Yields on BSP bills go down following rate cut

YIELDS on the Bangko Sentral ng Pilipinas’ (BSP) short-term securities ended lower on Friday, even as the offer went undersubscribed, after it delivered a second straight rate cut.
The BSP bills fetched bids amounting to P114.299 billion on Friday, higher than the P110-billion offer but lower than the P144.219 billion in tenders for the P130-billion auctioned off on June 13. The central bank partially awarded its offering of securities as the one-month tenor was undersubscribed.
Broken down, tenders for the 28-day BSP bills reached only P46.322 billion, below the P50-billion placed on the auction block as well as the P60.602 billion in bids seen for the same offer volume the prior week. The BSP accepted all the submitted bids.
Banks asked for rates ranging from 5.28% to 5.9%, much wider than the 5.53% to 5.6% band seen a week earlier. This caused the average rate of the one-month securities to decline by 8.94 basis point (bps) to 5.4905% from 5.5799% previously.
Meanwhile, bids for the 56-day bills amounted to P67.977 billion on Friday, higher than the P60-billion offering but lower than the P83.617 billion in tenders for the P80 billion offered by the BSP on June 13. The central bank fully awarded P80 billion in two-month securities.

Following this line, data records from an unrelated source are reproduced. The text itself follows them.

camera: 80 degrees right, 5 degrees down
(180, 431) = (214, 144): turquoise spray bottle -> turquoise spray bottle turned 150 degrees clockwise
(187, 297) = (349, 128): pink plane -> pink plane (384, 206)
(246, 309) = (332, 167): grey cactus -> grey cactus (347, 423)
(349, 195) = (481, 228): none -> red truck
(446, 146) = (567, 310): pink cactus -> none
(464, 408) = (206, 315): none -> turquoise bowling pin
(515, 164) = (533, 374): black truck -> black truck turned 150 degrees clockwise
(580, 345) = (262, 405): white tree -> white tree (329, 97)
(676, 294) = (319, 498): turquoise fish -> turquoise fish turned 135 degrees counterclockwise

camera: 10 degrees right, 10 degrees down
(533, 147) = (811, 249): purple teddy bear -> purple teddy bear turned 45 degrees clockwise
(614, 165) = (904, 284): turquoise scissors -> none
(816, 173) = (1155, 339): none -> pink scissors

Accepted rates were from 5.29% to 5.58%, a lower and wider range compared to the 5.545%-5.597% margin seen the week prior. With this, the average rate of the 56-day securities dropped by 6.21 bps to 5.5214% from the 5.5835% logged in the previous auction.
The BSP bills (BSPB) fetched lower average rates on Friday following the policy rate cut announced the day prior, the central bank said in a statement.
The BSP slashed its target reverse repurchase rate by 25 bps to 5.25% at its policy meeting on Thursday, as forecasted by 15 out of 16 analysts in a BusinessWorld poll.
The Monetary Board has now reduced benchmark borrowing costs by 125 bps since it began its easing cycle in August last year. BSP Governor Eli M. Remolona, Jr. said they could deliver at least one more 25-bp cut this year, depending on the data.
The central bank uses the BSP securities and its term deposit facility to mop up excess liquidity in the financial system and to better guide short-term market rates towards its policy rate.
The BSP bills also contribute to improved price discovery for debt instruments while supporting monetary policy transmission, the central bank said.
The central bank securities were calibrated to not overlap with the Treasury bill and term deposit tenors also being offered weekly.
Data from the central bank showed that around 50% of its market operations are done through its short-term securities.
The BSP bills are considered high-quality liquid assets for the computation of banks’ liquidity coverage ratio, net stable funding ratio, and minimum liquidity ratio.